Hoofdstuk 5. Unieke kansen programma naar energieneutrale scholen en kantoren

[Regeling vervallen per 01-01-2010]

Artikel 5.1

[Regeling vervallen per 01-01-2010]

In dit hoofdstuk wordt verstaan onder:

  • a. haalbaarheidsstudie: een studie waarin de technische en economische haalbaarheid wordt onderzocht van een of meer pakketten maatregelen die erop gericht zijn om een school of kantoor, die de aanvrager gaat bouwen of renoveren, te laten voldoen aan de vereisten van een unieke kansen project scholen/kantoren, daaronder begrepen de mogelijkheden voor strategische samenwerking;

  • b. onderwijsinstelling: een publiek bekostigde school voor basisonderwijs of voortgezet onderwijs, als bedoeld in de Wet op het primair onderwijs respectievelijk de Wet op het voortgezet onderwijs;

  • c. totale energieverbruik: de som van het gebouwgebonden energieverbruik, het gebouwafhankelijke gebruikersenergieverbruik en het energieverbruik van gebruikersapparatuur per jaar;

  • d. NEN: norm als bedoeld in artikel 1.1, eerste lid, van het Bouwbesluit 2003;

  • e. unieke kansen project scholen/kantoren: project voor energiebesparing in de nieuwbouw of renovatie van gebouwen waarin ten minste 70% van de bruto vloeroppervlakte, als bedoeld in NEN 2580, in gebruik is voor een onderwijsfunctie of een kantoorfunctie, bedoeld in artikel 1.1, derde lid, van het Bouwbesluit 2003:

    • 1°. dat tenminste 1000 m2 bruto vloeroppervlakte omvat;

    • 2°. dat wordt uitgevoerd door een samenwerkingsverband, waarbij bij ten minste een van de deelnemers technische of beheersmatige voorzieningen worden getroffen;

    • 3°. waarbij, indien het renovatie van bestaande gebouwen met een kantoorfunctie betreft, de CO2-emissie ten gevolge van het totale energieverbruik van en binnen het gebouw ten hoogste 53 kg CO2/m2 bruto vloeroppervlakte bedraagt;

    • 4°. waarbij, indien het renovatie van bestaande gebouwen met een onderwijsfunctie betreft, de CO2-emissie ten gevolge van het totale energieverbruik van en binnen het gebouw ten hoogste 25 kg CO2/m2 bruto vloeroppervlakte bedraagt;

    • 5°. waarbij, indien het nieuwbouw met een kantoorfunctie betreft, de maximale energieprestatiecoëfficiënt 0,75 en de CO2-emissie ten gevolge van het totale energieverbruik van en binnen het gebouw ten hoogste 37 kg CO2/m2 bruto vloeroppervlakte bedraagt;

    • 6°. waarbij, indien het nieuwbouw met een onderwijsfunctie betreft, de maximale energieprestatiecoëfficiënt 0,90 bedraagt en de CO2-emissie ten gevolge van het totale energieverbruik van en binnen het gebouw ten hoogste 22 kg CO2/m2 bruto vloeroppervlakte bedraagt en

    • 7°. waarbij, indien het renovatie van bestaande gebouwen betreft, de energieprestatie na renovatie energielabelklasse A bedraagt en de energie-index met ten minste 0,30 verbetert.

Artikel 5.2

[Regeling vervallen per 01-01-2010]

  • 1 De Minister verstrekt op aanvraag een subsidie voor een haalbaarheidsstudie.

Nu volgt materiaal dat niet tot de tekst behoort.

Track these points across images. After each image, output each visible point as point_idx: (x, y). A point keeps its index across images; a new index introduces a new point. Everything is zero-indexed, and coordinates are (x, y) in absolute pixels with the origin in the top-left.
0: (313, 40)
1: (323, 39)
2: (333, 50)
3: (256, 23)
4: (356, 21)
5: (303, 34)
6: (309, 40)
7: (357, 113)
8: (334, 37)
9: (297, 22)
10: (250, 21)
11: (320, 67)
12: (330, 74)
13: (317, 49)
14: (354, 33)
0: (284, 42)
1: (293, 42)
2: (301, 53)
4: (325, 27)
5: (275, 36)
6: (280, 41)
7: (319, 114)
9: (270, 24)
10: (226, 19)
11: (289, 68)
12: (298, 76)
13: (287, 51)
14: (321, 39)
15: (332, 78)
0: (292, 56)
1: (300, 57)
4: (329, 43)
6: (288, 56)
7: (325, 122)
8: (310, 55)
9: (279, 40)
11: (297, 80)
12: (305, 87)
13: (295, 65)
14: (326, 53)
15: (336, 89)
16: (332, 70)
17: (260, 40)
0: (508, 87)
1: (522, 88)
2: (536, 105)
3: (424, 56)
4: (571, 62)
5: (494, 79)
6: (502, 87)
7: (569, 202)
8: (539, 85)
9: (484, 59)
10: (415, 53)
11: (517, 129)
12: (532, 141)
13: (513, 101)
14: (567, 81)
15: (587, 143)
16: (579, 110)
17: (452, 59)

  • 2 De Minister verstrekt op aanvraag aan een samenwerkingsverband een subsidie verlenen voor een unieke kansen project scholen/kantoren.

Artikel 5.3

[Regeling vervallen per 01-01-2010]

Op een subsidie voor een unieke kansen project scholen/kantoren zijn niet van toepassing de artikelen 10, derde lid, 38, eerste lid, onderdeel b tot en met d, en 41 van het Kaderbesluit EZ-subsidies.

Artikel 5.4

[Regeling vervallen per 01-01-2010]

  • 1 In afwijking van artikel 1.3 bedraagt de subsidie, bedoeld in artikel 5.2, eerste lid, 50% van de projectkosten indien deze betrekking hebben op een haalbaarheidsstudie, maar niet meer dan € 15.000.

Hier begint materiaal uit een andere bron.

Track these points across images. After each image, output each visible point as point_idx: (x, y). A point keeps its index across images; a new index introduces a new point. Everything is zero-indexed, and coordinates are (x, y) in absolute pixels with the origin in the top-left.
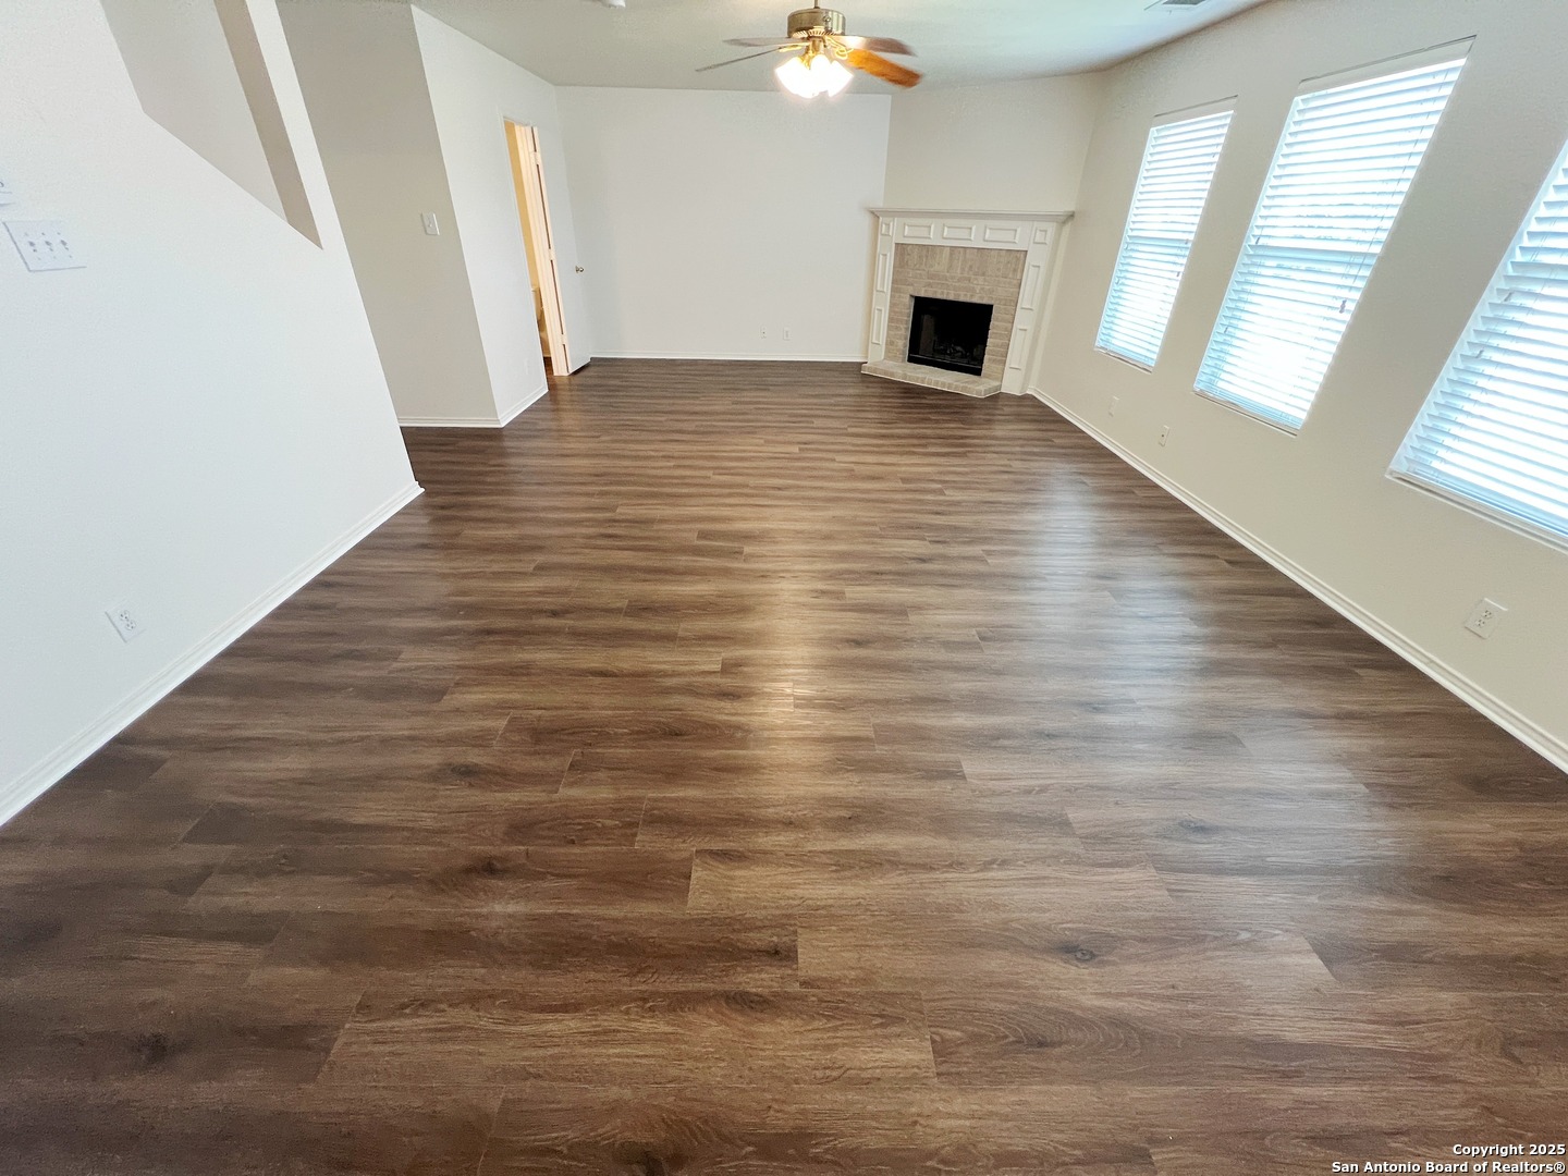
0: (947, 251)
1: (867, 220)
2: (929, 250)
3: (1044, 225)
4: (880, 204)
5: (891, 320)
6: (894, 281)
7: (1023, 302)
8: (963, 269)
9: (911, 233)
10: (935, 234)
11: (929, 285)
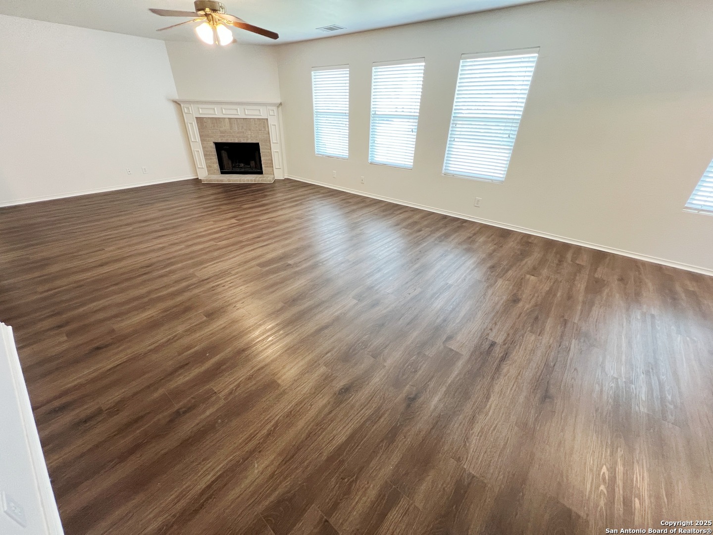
0: (227, 121)
1: (173, 106)
2: (217, 120)
4: (178, 97)
5: (205, 155)
7: (273, 140)
9: (203, 112)
10: (219, 112)
11: (222, 136)
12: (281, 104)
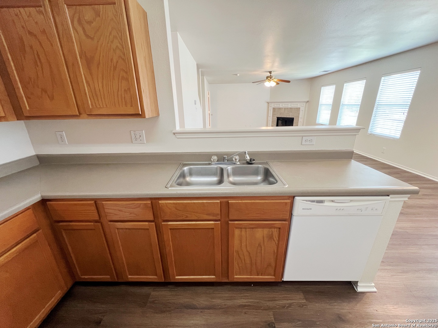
0: (284, 109)
1: (266, 104)
2: (280, 109)
3: (303, 103)
4: (269, 101)
5: (272, 122)
6: (273, 114)
7: (300, 116)
8: (287, 112)
9: (276, 106)
10: (281, 105)
11: (280, 115)
12: (308, 101)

  • 2 In afwijking van artikel 1.3 bedraagt de subsidie, bedoeld in artikel 5.2, tweede lid:

    • a. voor een unieke kansen project scholen/kantoren met een onderwijsfunctie: € 0,25 per jaarlijkse MJ besparing op het gebouwgebonden primaire energieverbruik, maar niet meer dan € 500.000;

    • b. voor een unieke kansen project scholen/kantoren met een kantoorfunctie: € 0,15 per jaarlijkse MJ besparing op het gebouwgebonden primaire energieverbruik, maar niet meer dan € 500.000.

  • 3 De subsidie valt onder de algemene groepsvrijstellingsverordening.

Artikel 5.5

[Regeling vervallen per 01-01-2010]

  • 1 De Minister beslist op de aanvragen om subsidie als bedoeld in artikel 5.2, eerste lid, in de volgorde van binnenkomst van de aanvragen.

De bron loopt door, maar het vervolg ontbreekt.